I agreed with him that this would be a fine development.
“Well,” he said, “don’t think me bloody mad. But it could be happening here. A calm wisdom. No one will settle this war, but the Eritreans are fighters, not haters. They have religion, a lot of them, but it doesn’t divide them. They have bugger-all resources, but they make their own IV fluids and antibiotics, and they built that sterilization plant out of nothing. They’re against female circumcision. They run the least corrupt aid system.” He yawned. “Now, I know you think I’m bloody mad.”
“No,” I said. “I’m fascinated.”
“We’ll never know for sure. Not in our lifetime. But maybe your film will be evidence of it, Shel! And by the time our kids are our age, if the splendor has lasted … they’ll bloody know it and it’ll happen to them too. If I was a Catholic like Danny, that’s what I’d pray for.”

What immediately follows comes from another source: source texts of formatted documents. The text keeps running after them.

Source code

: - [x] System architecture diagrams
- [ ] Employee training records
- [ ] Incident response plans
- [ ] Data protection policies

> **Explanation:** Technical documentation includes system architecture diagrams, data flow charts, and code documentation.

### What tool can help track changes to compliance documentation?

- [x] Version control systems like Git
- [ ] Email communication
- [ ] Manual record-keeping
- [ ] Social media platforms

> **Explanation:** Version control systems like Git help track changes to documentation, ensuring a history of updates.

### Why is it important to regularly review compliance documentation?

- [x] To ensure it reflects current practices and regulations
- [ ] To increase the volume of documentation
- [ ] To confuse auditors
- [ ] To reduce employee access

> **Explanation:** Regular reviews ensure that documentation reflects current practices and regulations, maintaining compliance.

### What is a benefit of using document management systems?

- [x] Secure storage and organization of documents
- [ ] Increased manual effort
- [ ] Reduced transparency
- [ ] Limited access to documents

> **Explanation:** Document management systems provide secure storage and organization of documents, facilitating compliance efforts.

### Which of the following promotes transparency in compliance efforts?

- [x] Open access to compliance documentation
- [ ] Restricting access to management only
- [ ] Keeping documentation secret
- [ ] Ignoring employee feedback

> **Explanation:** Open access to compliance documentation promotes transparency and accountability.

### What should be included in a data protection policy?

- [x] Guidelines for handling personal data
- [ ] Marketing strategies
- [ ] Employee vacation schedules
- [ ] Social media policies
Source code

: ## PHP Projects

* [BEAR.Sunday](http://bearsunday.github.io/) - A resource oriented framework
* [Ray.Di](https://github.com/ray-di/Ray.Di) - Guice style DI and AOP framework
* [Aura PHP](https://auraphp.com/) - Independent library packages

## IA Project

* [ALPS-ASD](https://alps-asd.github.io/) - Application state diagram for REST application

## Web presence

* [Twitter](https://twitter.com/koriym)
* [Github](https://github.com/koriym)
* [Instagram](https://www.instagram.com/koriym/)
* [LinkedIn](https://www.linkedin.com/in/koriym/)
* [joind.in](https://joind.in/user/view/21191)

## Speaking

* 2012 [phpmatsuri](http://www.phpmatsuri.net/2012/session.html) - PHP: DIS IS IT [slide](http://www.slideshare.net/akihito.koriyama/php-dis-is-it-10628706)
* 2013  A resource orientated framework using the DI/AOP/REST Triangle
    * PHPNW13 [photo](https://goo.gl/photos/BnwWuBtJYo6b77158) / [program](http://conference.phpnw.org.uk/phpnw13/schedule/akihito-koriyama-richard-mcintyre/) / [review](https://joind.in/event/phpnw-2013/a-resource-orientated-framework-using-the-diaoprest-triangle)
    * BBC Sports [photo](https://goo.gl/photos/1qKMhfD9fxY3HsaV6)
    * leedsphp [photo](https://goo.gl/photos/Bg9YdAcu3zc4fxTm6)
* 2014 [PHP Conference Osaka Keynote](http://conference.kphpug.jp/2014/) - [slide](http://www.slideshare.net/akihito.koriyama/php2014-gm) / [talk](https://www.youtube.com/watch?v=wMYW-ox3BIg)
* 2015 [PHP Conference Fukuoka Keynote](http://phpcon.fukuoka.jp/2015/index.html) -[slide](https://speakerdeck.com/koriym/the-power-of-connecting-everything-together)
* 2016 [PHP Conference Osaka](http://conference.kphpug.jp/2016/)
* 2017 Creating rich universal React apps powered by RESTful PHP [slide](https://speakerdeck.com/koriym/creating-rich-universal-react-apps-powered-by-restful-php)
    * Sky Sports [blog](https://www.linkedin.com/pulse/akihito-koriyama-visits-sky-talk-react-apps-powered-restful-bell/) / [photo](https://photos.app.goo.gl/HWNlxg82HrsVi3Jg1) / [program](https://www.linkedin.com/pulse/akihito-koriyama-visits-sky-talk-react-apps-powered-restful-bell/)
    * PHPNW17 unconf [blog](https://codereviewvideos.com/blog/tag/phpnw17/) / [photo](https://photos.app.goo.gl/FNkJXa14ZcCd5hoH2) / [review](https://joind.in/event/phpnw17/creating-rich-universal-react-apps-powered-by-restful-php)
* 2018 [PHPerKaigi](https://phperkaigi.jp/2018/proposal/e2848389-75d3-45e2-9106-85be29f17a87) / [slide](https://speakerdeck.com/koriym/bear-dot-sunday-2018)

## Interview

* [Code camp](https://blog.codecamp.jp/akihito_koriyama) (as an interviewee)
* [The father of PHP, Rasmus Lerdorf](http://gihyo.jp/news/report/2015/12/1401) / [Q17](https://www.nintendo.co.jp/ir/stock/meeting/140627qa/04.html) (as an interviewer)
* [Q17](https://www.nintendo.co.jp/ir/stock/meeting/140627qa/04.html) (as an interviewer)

At dusk a few days later, we left Orotta in two trucks for a place out in the west, towards the Sudanese border. There were Ted and Fram and me and two cataract teams. At one in the morning we arrived at the appointed place, a dry riverbed. Here, in withering heat, we shook out our air mattresses and bedrolls in the darkness. Mosquitoes descended and bit us with abandon, and though I tried to wear a hat with mosquito netting, I found that it was far too suffocating. As we settled down, we were aware of others asleep in the dark river, on the cooled sand of the watercourse. I was awakened at first light by the sound of pounding. Around us the nomads had already risen and were pulverizing coffee beans in the wooden mortars that seemed to be part of the personal gear of every inhabitant of the Horn.